Dietrich certainly knew of the problems facing the rising liberalism in churches of his day. We would be wise to meditate on his words and corrections for the church. He saw the cusp of the dam that has overflowed today, “Is the price that we are paying today with the collapse of the organized churches anything else but an inevitable consequence of grace acquired too cheaply? We gave away preaching and sacraments cheaply; we performed baptisms and confirmations; we absolved an entire people, unquestioned and unconditionally; out of human love we handed over what was holy to the scornful and unbelievers. We poured out rivers of race without end, but the call to rigorously follow Christ was seldom heard.”
If we surveyed the Evangelical landscape today, could this not be a summary of the problems we are facing today?

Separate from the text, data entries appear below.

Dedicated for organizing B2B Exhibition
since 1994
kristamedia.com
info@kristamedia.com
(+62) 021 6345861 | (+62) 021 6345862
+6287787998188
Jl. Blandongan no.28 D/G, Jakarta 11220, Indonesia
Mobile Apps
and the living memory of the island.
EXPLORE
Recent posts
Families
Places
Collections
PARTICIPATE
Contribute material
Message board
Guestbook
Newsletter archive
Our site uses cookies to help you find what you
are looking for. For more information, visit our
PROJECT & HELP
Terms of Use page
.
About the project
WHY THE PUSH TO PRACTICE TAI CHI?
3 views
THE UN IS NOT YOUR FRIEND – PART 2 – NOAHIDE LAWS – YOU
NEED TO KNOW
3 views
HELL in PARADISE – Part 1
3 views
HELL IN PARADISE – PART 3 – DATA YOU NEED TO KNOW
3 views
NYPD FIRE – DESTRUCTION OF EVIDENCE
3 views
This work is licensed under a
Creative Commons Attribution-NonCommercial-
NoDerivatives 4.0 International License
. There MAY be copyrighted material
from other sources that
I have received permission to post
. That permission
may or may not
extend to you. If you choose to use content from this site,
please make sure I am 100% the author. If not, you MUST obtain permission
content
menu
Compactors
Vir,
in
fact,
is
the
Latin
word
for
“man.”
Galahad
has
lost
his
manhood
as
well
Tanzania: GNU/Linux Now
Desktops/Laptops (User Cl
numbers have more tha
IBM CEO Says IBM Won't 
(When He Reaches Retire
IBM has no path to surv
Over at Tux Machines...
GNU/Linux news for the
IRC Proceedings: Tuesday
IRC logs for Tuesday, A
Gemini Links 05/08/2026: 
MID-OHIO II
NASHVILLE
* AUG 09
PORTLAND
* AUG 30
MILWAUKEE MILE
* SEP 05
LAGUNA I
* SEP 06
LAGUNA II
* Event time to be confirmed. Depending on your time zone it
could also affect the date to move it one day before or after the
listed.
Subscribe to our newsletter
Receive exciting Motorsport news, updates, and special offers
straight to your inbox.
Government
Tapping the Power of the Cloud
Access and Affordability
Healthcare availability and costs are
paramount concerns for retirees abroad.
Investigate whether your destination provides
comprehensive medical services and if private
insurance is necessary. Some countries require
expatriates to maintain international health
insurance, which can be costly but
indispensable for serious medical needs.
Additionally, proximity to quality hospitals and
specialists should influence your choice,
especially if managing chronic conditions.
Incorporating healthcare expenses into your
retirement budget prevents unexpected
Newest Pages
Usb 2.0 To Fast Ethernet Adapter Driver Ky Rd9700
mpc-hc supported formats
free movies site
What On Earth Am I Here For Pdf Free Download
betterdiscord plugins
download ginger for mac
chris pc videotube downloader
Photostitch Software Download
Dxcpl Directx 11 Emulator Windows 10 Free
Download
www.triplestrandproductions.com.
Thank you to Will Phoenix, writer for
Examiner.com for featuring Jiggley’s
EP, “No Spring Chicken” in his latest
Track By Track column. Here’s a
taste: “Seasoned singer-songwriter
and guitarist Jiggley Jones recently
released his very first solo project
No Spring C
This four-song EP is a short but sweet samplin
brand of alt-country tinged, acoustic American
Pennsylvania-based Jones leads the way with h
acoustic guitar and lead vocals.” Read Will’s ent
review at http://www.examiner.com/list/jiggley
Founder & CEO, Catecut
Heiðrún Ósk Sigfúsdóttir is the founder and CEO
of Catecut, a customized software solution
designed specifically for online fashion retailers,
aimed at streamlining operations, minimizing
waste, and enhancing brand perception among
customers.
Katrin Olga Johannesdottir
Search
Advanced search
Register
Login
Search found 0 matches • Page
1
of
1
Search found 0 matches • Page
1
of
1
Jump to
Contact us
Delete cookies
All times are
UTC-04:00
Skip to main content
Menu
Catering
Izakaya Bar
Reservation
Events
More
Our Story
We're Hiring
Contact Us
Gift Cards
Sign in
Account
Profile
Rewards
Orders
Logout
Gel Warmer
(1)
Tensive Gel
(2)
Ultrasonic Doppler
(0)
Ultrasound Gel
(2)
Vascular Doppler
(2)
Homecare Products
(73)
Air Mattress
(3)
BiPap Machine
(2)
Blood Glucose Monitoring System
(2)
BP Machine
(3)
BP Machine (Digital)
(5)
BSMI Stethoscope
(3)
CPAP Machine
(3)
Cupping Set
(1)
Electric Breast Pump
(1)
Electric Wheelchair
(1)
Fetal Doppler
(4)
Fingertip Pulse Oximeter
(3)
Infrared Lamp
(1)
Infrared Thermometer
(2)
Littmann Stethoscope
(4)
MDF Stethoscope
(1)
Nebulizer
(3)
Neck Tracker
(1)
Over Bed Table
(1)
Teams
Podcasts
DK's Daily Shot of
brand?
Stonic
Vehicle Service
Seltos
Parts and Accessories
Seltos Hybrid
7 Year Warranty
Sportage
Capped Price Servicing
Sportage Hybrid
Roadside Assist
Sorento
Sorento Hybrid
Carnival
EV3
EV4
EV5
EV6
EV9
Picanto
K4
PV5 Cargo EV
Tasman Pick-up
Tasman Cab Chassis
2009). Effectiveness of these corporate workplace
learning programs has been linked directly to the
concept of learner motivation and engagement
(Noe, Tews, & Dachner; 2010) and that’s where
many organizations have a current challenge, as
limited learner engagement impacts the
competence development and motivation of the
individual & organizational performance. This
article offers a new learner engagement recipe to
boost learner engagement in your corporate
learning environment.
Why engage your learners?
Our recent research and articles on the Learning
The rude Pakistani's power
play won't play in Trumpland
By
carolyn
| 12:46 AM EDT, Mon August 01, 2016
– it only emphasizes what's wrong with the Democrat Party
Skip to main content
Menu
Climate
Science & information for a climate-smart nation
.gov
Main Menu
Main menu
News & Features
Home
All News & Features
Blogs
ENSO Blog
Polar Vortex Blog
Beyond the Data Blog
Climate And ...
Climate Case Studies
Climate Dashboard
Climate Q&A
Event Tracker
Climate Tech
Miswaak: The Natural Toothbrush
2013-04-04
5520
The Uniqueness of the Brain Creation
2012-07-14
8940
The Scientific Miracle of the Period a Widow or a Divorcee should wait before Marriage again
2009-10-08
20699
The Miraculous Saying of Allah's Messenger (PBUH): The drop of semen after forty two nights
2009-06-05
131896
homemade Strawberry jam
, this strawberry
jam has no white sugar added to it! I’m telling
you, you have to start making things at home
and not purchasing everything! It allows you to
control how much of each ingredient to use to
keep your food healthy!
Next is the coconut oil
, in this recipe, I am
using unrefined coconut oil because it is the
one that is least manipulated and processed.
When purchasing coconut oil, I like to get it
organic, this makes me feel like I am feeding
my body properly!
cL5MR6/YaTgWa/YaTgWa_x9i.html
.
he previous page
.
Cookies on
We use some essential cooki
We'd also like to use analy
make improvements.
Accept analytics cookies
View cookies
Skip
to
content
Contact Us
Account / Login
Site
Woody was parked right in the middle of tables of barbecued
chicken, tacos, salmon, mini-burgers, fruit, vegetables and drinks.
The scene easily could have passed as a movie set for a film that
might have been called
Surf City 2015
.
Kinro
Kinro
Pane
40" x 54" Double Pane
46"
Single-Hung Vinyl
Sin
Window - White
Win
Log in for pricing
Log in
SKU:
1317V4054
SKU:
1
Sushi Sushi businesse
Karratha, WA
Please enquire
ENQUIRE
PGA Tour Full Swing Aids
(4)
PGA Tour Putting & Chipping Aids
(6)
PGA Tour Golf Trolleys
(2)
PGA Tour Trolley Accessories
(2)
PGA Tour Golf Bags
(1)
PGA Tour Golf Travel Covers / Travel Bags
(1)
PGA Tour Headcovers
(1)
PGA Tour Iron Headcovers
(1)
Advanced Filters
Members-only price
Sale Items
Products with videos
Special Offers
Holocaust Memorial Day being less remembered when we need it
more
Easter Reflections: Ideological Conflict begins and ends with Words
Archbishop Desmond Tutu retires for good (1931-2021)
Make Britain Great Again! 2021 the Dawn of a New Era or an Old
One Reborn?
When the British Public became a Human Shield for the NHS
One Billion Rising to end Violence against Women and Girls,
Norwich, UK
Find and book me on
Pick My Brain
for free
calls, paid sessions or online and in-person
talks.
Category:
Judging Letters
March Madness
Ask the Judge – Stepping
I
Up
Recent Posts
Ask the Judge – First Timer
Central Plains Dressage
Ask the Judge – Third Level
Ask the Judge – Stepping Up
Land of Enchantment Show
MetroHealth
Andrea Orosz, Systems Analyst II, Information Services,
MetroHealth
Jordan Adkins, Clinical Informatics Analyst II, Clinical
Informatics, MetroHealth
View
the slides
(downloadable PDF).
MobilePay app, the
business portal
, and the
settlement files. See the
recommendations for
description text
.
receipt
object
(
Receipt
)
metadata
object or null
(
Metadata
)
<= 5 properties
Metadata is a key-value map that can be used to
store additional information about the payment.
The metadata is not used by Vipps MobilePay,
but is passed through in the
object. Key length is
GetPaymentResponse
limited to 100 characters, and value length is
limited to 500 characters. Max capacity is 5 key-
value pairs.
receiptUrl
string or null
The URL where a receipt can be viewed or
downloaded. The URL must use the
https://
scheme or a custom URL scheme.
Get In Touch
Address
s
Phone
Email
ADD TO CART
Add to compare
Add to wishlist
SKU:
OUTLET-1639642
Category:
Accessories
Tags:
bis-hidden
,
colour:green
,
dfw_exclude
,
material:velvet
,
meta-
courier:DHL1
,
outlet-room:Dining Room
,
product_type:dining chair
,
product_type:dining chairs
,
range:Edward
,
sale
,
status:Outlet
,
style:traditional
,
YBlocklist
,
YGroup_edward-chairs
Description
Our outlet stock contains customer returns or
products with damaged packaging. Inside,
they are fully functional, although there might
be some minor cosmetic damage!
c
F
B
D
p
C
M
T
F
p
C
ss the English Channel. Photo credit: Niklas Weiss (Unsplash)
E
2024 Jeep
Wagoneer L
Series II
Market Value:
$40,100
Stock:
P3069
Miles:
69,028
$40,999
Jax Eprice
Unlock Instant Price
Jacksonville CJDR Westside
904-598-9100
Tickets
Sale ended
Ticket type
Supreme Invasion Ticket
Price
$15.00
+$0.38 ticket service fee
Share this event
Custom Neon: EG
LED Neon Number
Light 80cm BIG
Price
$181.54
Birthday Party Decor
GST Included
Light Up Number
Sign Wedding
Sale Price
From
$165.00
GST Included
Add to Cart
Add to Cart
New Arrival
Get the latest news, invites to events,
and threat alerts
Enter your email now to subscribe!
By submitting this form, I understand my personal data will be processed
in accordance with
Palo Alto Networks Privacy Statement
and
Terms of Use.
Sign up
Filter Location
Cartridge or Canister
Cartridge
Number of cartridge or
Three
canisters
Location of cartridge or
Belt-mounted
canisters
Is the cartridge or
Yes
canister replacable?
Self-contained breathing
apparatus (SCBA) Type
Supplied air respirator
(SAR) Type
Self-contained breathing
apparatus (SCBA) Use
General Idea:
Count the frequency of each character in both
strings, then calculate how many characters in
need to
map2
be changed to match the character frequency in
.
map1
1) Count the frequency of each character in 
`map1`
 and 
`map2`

Shallow churches that preach a shallow gospel, with little commitment other than an occasional stop at the church to be assured that our sins are still forgiven? Perhaps if we recognized that “the word of cheap grace has ruined more Christians than any commandment about works,” we would do a better job at stopping this train in its tracks. If we realized that living under grace means striving to live in the world without losing ourselves to it; if we realized that living under grace means giving up our lives for the one who laid down his life for us, we would have a better understanding of grace. Not a cheap grace, but a costly grace. As Bonhoeffer says, “Blessed are they for whom following Jesus Christ means nothing other than living from grace and for whom grace means following Christ.”